Weil die Diäten sich künftig am Gehalt eines EU-Richters orientieren, würden
sich sich entsprechend die Bezüge der Abgeordneten erhöhen. 2000 Euro mehr "Dreiste Selbstbedienung" "Durch die Koppelung an die Richtergehälter würden die Abgeordnetendiäten
auch in Zukunft automatisch und von der Öffentlichkeit unbemerkt Jahr für Jahr
steigen", sagte von Arnim dem Blatt.

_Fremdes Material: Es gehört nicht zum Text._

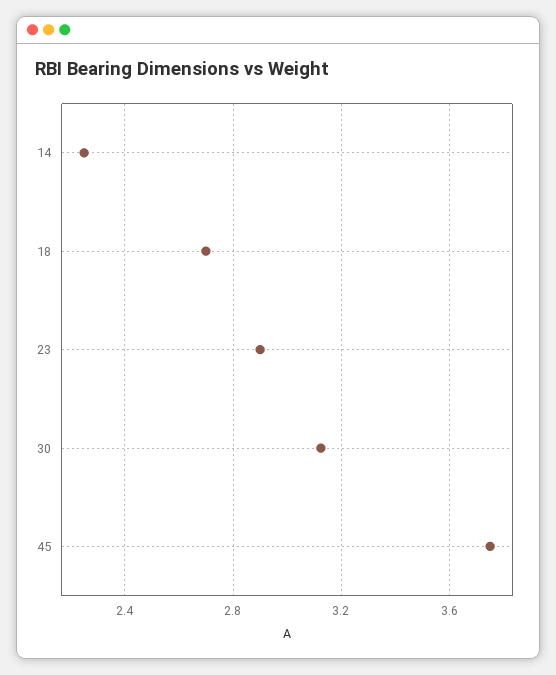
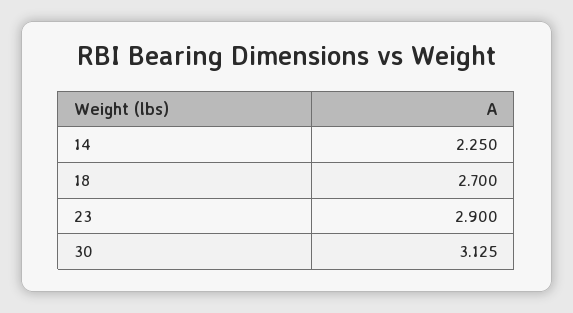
45: 3.75 -> none

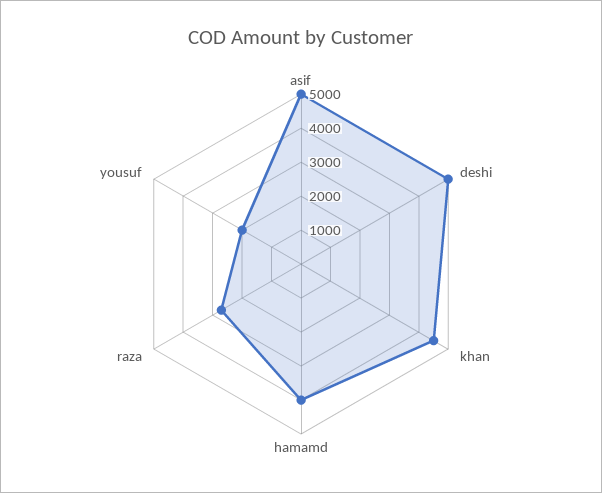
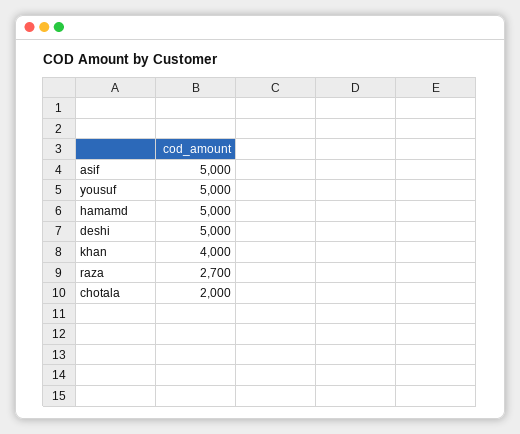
khan: 4500 -> 4000
hamamd: 4000 -> 5000
yousuf: 2000 -> 5000
chotala: none -> 2000

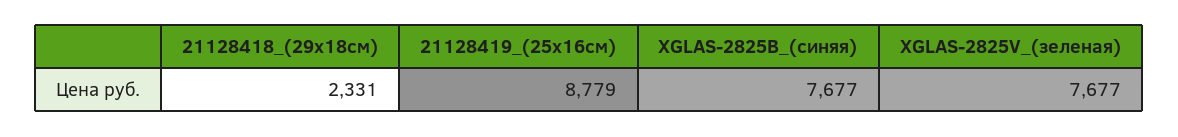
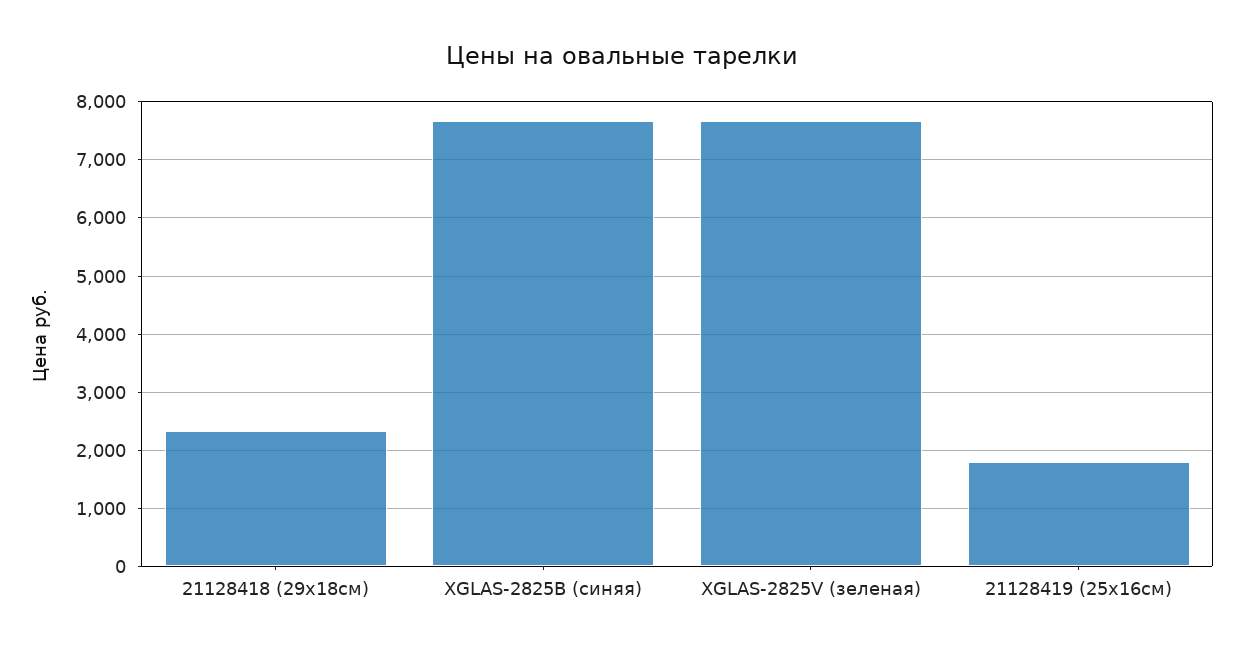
21128419_(25x16см): 8779 -> 1800

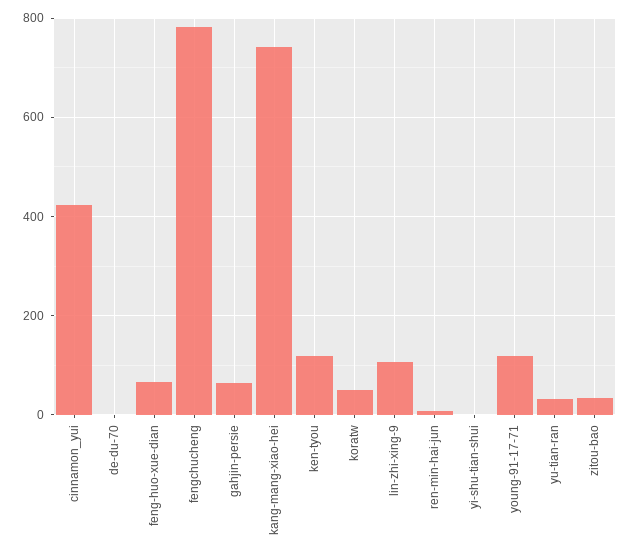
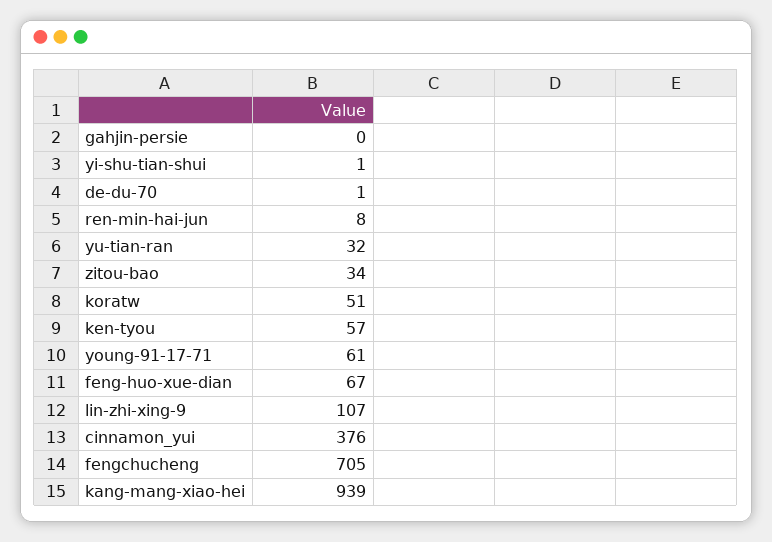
cinnamon_yui: 420 -> 376
fengchucheng: 780 -> 705
gahjin-persie: 60 -> 0
kang-mang-xiao-hei: 740 -> 939
ken-tyou: 120 -> 57
young-91-17-71: 120 -> 61

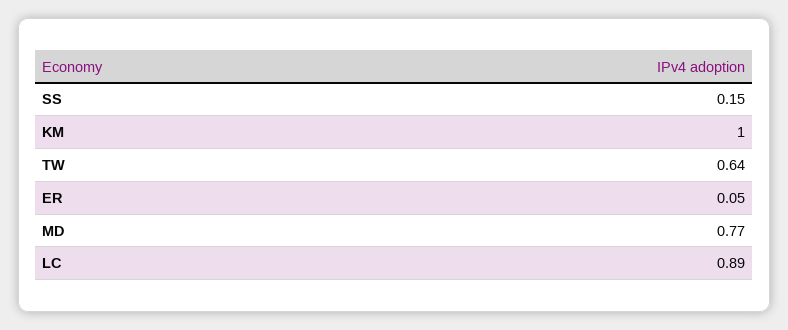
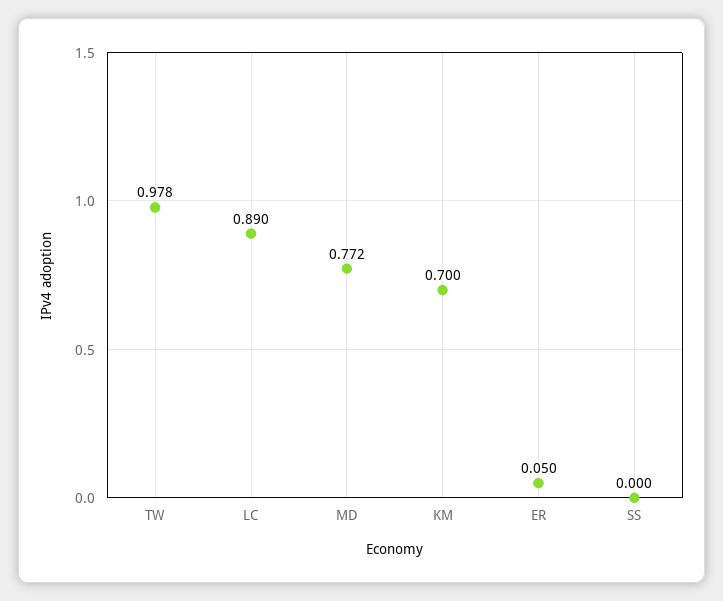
SS: 0.15 -> 0
KM: 1 -> 0.7
TW: 0.64 -> 0.978

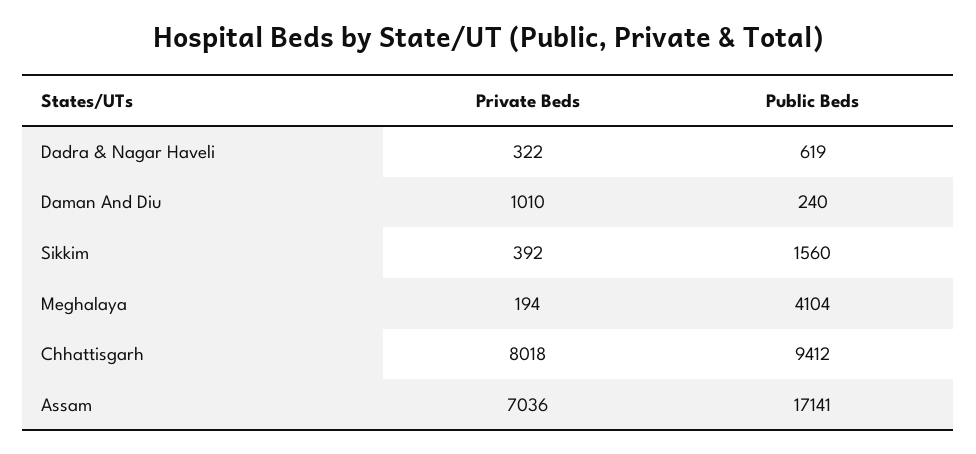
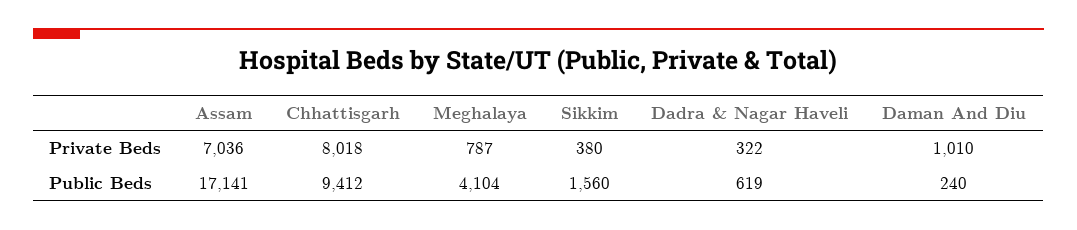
Private Beds, Sikkim: 392 -> 380
Private Beds, Meghalaya: 194 -> 787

Der Verwaltungsexperte von der
Hochschule Speyer forderte den EU-Ministerrat auf, den neuen Diätenvorstoß des
EU-Parlaments abzulehnen: "Die Regierungen der EU-Staaten müssen diese
dreiste Selbstbedienung stoppen." Kritik an den Reisekosten Vor wenigen Wochen erst hagelte es Kritik an der Reisekosten-Regelung für die EU-Parlamentarier: Zahlreiche Abgeordnete hatten sich gegen eine Neuregelung gesperrt, wonach Reisen nicht mehr pauschal, sondern auf der Grundlage der tatsächlichen Kosten abgerechnet werden sollen. Die Parlamentarier hätten dann auf Zusatzeinnahmen verzichten müssen: Beispielsweise erhält ein EU-Abgeordneter aus Berlin für jede Reise nach Brüssel pauschal 1040 Euro, obwohl die Tickets zum Teil wesentlich günstiger zu haben sind.